Thursday, November 22, 2007

Before and after

Before… those who say Steve McClaren has been given a lifeline by Israel beating Russia are wrong. I’m no fan of McClaren, but the fact that England need to draw with Croatia in their final match is merely a scheduling anomaly. The only way to ensure qualification remains in your hands is to win every game; a feat no team in Europe achieved. If the schedule of games were rearranged and the results were the same; which given that the minor highs and lows – injuries, bad decisions – even themselves out, is a reasonable assumption; then the outcome would be the same. The man can’t be judged until it’s all over…

And after… It’s all over and Jesus, how many chances did you need? How many mistakes can you make? McClaren inherits a team from Sven Goran Eriksson that is amongst the top 8 in the world. Rather than tweaking, he bows to the media hysteria shows that he’s his own man and drops the captain David Beckham.

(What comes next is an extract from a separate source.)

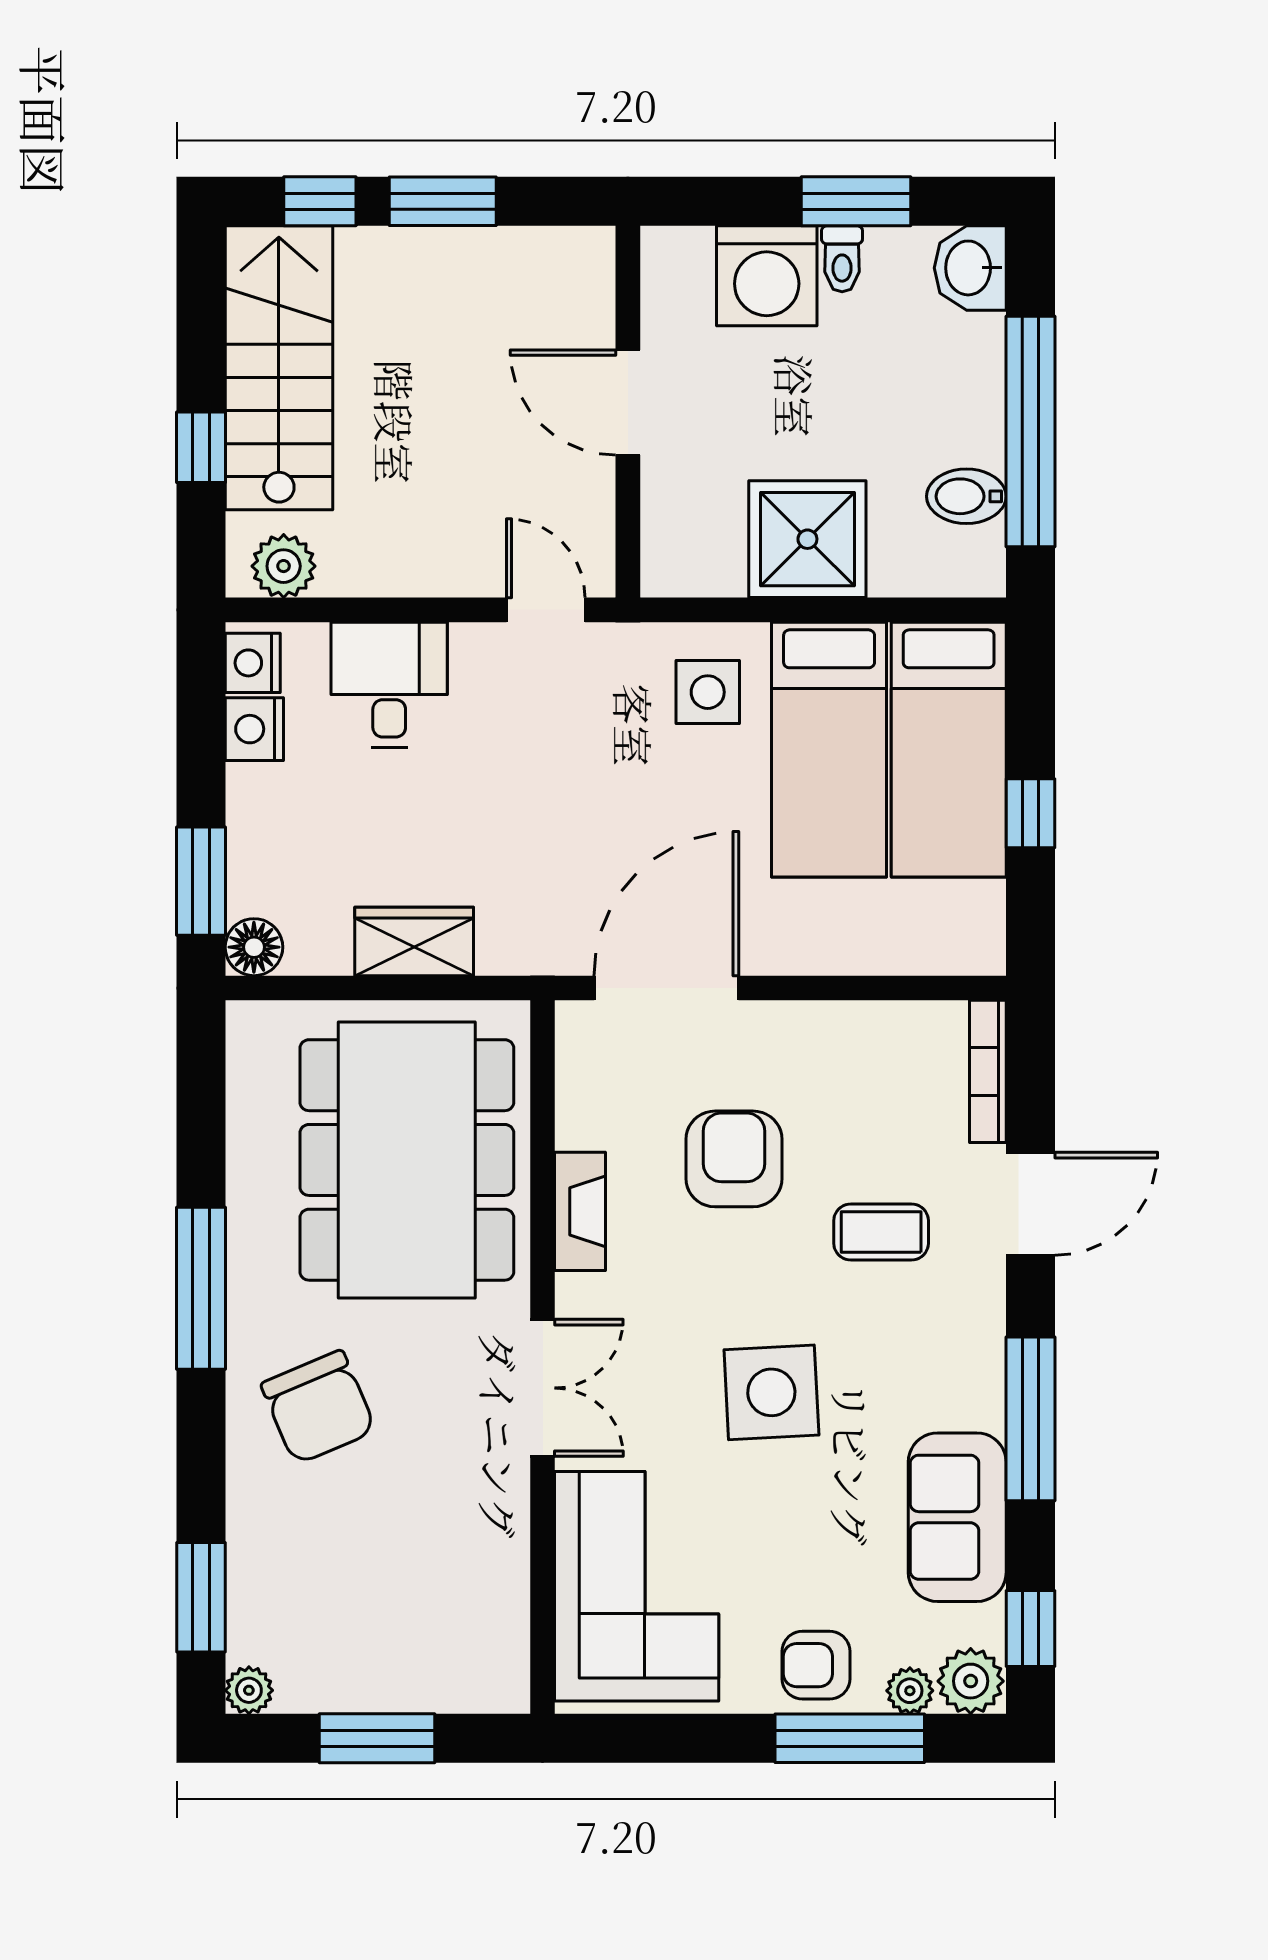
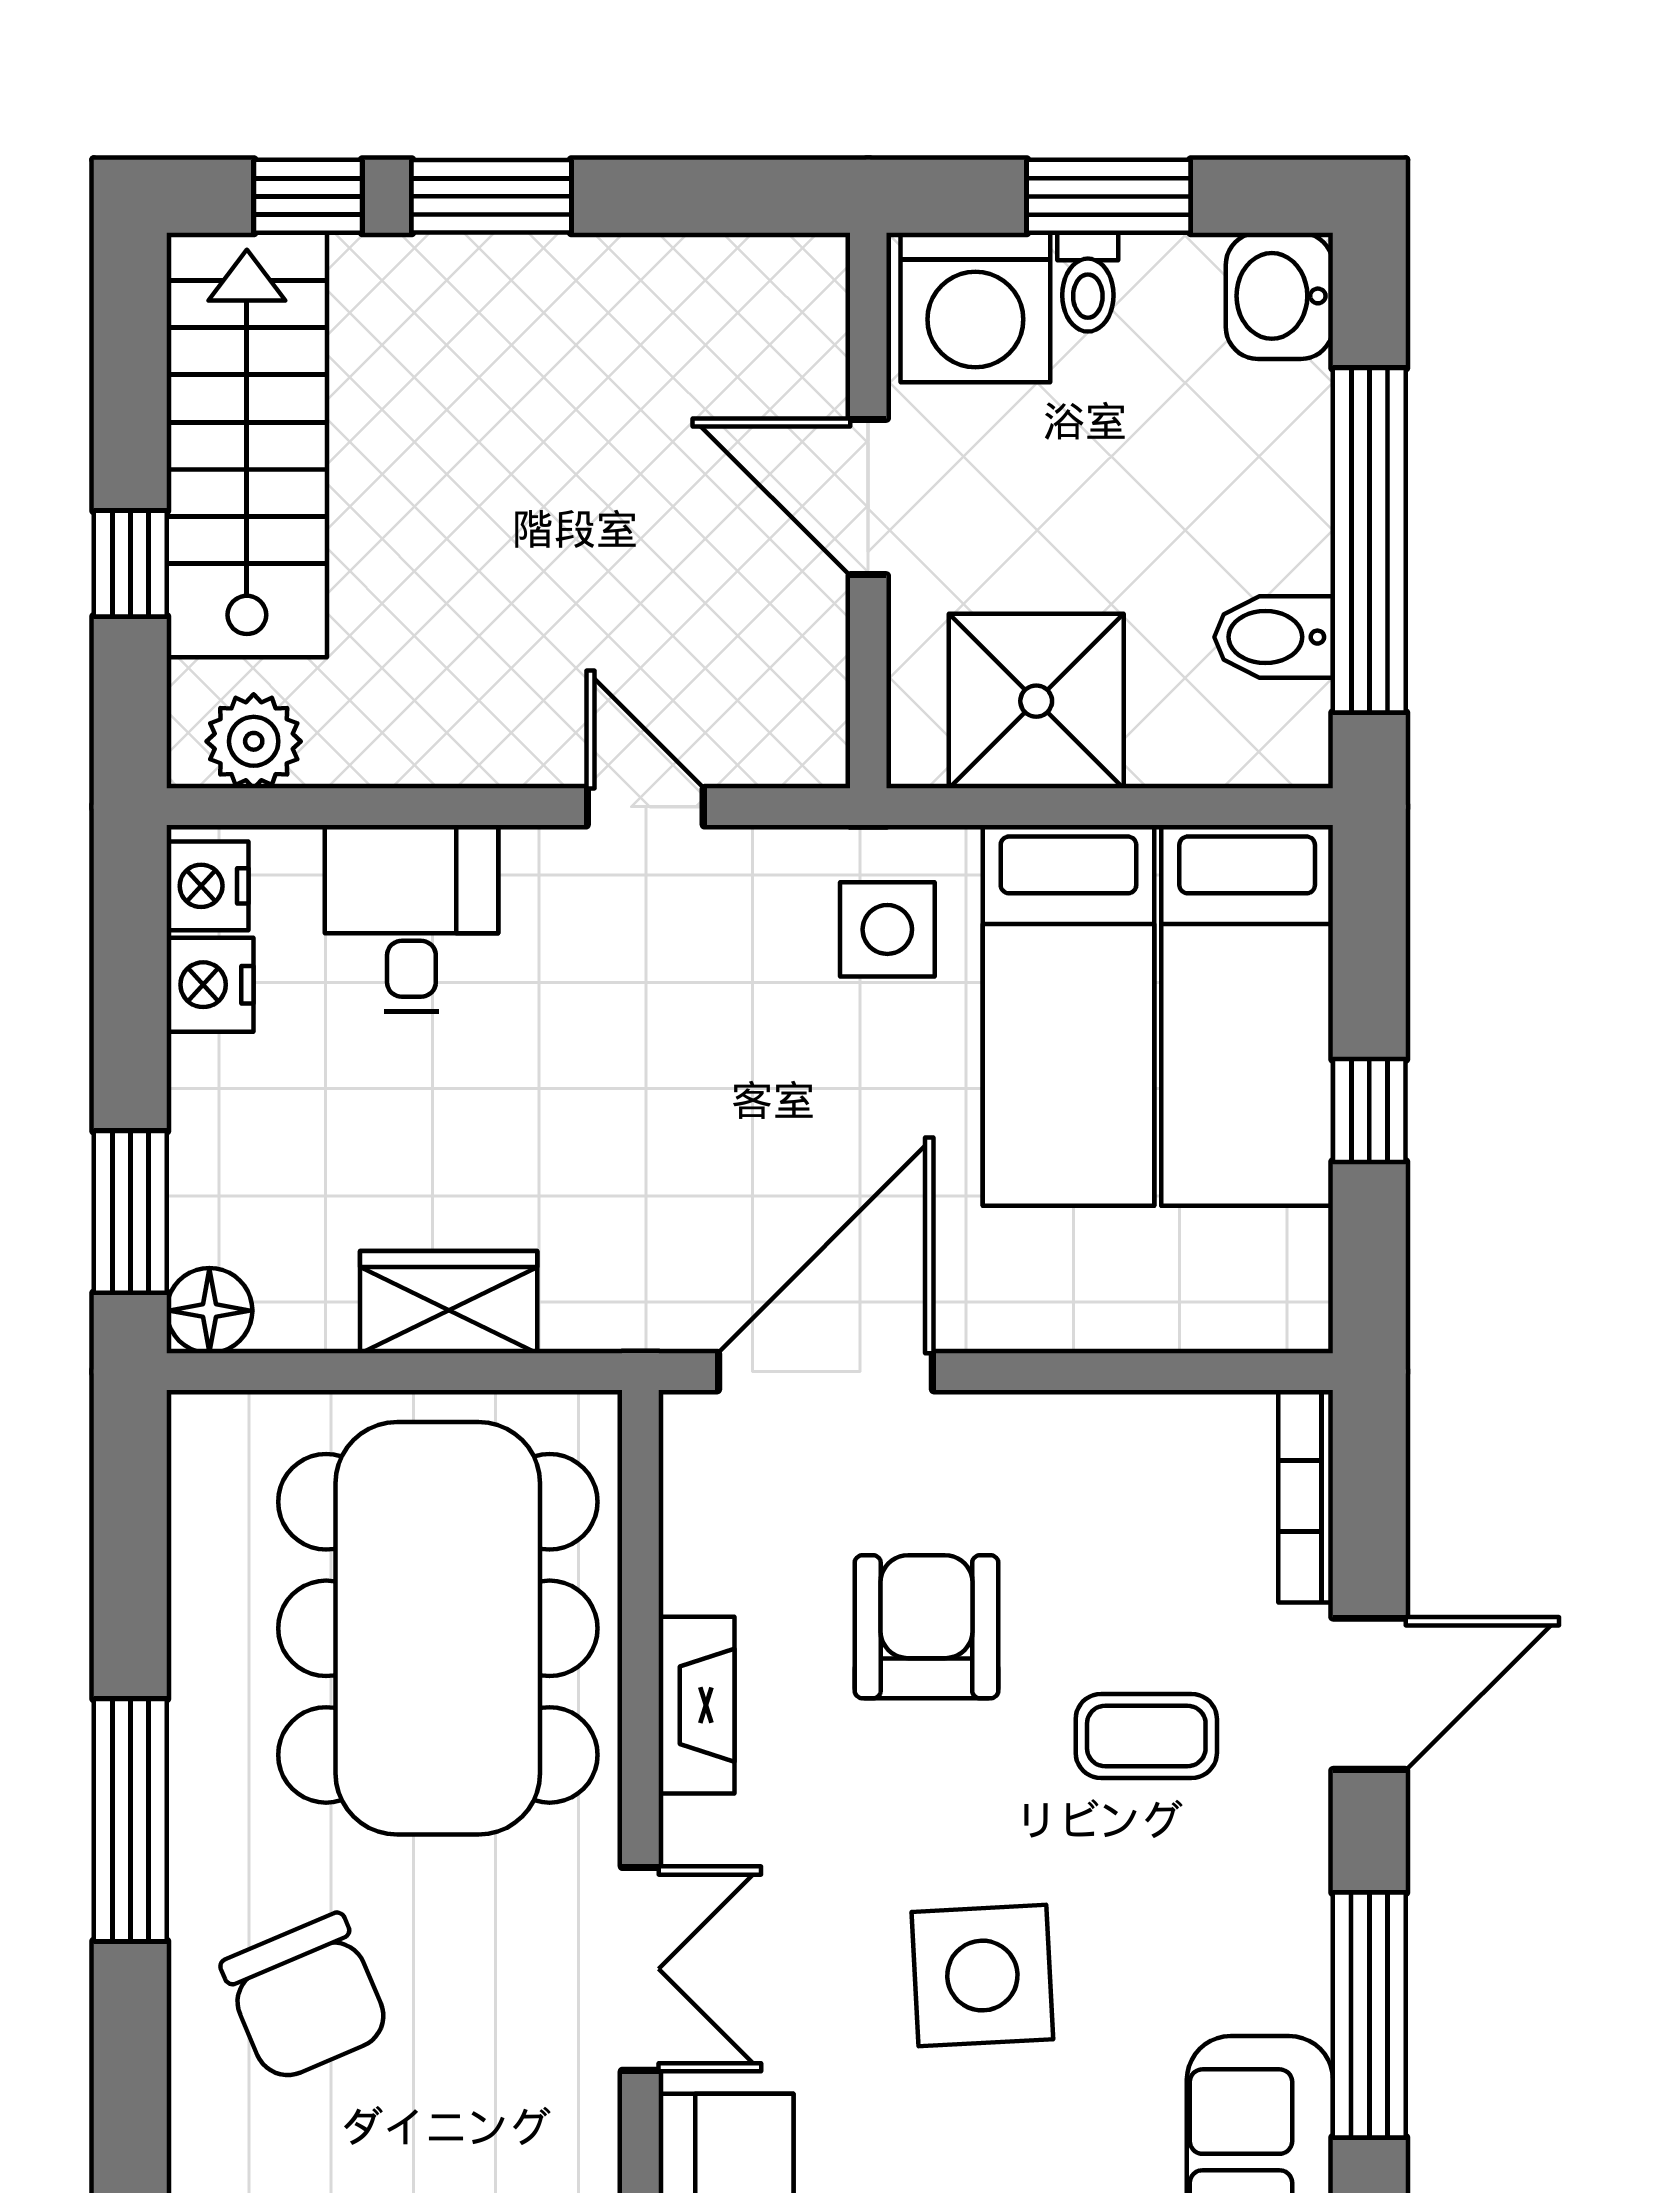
door: (628, 403) -> (868, 497), moved
wall: (628, 412) -> (868, 511), moved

After a number of bad results he finds himself having to pick in-form Beckham and ultimately reassembles the team Eriksson created. Results improve. Injuries return and it falls apart again. Lead against Russia, qualification beckons – lose to Russia. Israel beat Russia, qualification beckons – go two down to Croatia. Manage to get back to 2-2, qualification beckons – concede another goal. And out you must go.

In reality he screwed up against Macedonia when he was still showing the world he was being his own man. When they were getting bogged down in that game, they needed a player who could change a game with one pass… and Beckham was in Madrid.

The domination of the so-called Golden Generation disguises how weak this generation of England players are. Which is mind-boggling coming from the richest football country in the world. Although maybe we should get real – this isn’t an English league, it’s a global brand. Don’t be surprised to see a Premiership game staged in China or the US soon.

And what of the Golden Generation? They’re great players for their clubs. But the role they play is as the iconic battling bulldog whilst the Carlos Kick-a-bouts do all the fancy stuff. Modern club sides are like that; they take the best qualities from the countries around the world and blend them into a team. The English players bring English qualities; put them all together its just one boorish headless mob which the more technically able intelligent countries can just play around.

Eriksson got that and tried to slow everything down, but that was viewed as having a lack of passion - McClaren just didn’t get and turned England into a pub team. It was so badly exposed last night; I could do no more than laugh at every farcical turn.